At the final hill (unnamed) before Mt Anne I was becoming a bit concerned about the fog/low cloud/mist. It was swirling up vertically from a deep gully to the east of Mt Anne and sweeping ominously across the peak itself. In a matter of a few minutes the entire summit was obliterated. I got a photo just before the southern face disappeared entirely and took another looking across, east to Lots Wife. The whole scene had an ethereal, dramatic look about it, clothed as it was in swirling mist. I decided there was no way I was going to attempt to climb Mt Anne that day!


I thought that even if I scrambled up the southern scree slope I might be sucked in to thinking I could do it after all. This would have probably been a big mistake. The way I rationalised it there and then was that Mt Anne would still be there in a few weeks or months but if I was stupid I wouldn’t be. Anyway, I turned round and retraced my and the other person’s tracks until I came to an open track leading to the boulder field. I followed the track but just as it stopped at the boulders I realised there were no cairns to be seen. I stood still and searched for a cairn. Then I realised I must be off my route because there were always cairns on the way in. So I retraced my steps (200m – 300m) to the last cairn and found I had taken a lower level fork to the right of my intended track. I told myself I was a stupid bastard and promised to be more careful in future.


All this time a high wind had been pushing me forward (thankfully).


Back on top of Eliza Plateau I noticed that the top of Mt Anne was still completely covered with fog but I could see the trig point of Mt Eliza in clear sky ahead. I thought what a good decision it had been to abandon the Mt Anne attempt. Relatively easy walk back to Mt Eliza. I saw two parrots (eastern rosellas presumably) and wondered why they were up there. They squawked because I had invaded their territory and flew off.


When I reached the summit I remembered the notes saying “Head on 240o Magnetic to make sure you get on the correct ridge and downward route. I didn’t get the compass out because I saw large cairns and followed them. Wrong route!


Eventually got down to the Hut (which was visible for much of the time anyway) after rock hopping on worse-than-normal-lichen-covered rocks) and a bit of bush-bashing. I eventually came out on the correct track 50m or so from the Hut.

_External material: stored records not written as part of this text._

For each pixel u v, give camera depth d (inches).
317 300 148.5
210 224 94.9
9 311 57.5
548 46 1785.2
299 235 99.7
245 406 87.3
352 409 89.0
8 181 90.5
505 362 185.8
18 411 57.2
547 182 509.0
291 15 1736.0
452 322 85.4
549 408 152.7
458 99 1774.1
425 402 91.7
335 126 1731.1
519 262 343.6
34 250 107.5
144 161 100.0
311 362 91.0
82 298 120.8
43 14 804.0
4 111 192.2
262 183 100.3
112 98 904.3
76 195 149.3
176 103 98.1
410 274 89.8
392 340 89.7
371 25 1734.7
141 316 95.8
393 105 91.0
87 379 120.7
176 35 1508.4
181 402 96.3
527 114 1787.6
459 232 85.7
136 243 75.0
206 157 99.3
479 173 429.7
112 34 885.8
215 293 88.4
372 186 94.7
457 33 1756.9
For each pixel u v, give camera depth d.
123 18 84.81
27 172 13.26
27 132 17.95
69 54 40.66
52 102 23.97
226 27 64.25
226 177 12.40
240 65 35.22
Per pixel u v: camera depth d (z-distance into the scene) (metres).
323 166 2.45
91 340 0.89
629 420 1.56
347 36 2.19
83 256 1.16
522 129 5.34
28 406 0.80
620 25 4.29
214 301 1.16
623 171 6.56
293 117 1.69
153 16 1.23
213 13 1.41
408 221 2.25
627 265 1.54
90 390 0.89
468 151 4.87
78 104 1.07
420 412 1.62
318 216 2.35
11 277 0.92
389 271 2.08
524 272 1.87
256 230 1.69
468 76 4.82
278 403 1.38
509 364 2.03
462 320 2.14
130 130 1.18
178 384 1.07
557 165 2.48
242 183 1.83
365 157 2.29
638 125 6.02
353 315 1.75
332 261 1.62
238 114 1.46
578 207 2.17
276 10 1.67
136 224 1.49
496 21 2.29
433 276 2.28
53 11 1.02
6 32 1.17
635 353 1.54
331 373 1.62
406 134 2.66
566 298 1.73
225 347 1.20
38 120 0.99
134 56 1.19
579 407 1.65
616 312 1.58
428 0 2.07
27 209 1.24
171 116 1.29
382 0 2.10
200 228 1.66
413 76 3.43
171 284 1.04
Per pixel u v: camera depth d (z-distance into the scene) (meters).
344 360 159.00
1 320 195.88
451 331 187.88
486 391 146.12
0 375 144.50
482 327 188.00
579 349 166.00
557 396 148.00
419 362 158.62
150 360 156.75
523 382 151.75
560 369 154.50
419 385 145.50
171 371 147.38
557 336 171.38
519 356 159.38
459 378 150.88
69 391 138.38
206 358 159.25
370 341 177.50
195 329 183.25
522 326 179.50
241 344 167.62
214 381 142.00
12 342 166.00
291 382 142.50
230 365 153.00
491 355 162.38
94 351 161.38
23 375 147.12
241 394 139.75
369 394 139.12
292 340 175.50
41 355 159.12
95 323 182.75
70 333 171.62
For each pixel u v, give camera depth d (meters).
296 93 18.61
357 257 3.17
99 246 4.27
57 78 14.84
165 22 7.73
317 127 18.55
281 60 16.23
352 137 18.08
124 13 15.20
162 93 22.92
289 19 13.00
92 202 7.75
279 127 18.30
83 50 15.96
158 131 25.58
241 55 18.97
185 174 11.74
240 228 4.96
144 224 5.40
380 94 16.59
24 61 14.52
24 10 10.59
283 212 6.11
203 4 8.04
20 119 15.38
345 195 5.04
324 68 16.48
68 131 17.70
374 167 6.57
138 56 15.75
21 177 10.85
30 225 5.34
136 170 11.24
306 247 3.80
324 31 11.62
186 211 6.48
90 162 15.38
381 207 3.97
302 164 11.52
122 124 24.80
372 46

The Hut was unoccupied. I relaxed for about 15 – 20 minutes, eating my second Ryvita and cheese and a Mars bar, plus plenty of water to drink.


I unpacked my camera as I wanted to get a few more shots of Mt Anne/Mt Eliza on the way down. No improvement in visibility around Mt Anne. Deliberately made a point of taking small steps and even when I could go down the steps with one foot on each I took two on each step.


Time was now about 1.45pm so I took my time and enjoyed the pleasant slow descent. I "discovered" an apple in my backpack and thought it the best I had ever tasted.


At the registration shelter I signed off in the book and noted that I had been beaten by Mt Anne. One column I left blank as I could not read it without my glasses. Too bad.


On arriving back at the car at about 3.40pm I was relieved to see the car still there, intact. No other cars in the car park so presumably Winnie had decided to give Mt Anne a miss this time. Slowly changed all my clothes for the dry normal things and found to my surprise a Milo dessert that I had forgotten about. Needless to say it didn’t last long.


Had a last look around and thought I’ll be back and have another shot at this sometime. Uneventful trip back home but took care due to being a bit tired.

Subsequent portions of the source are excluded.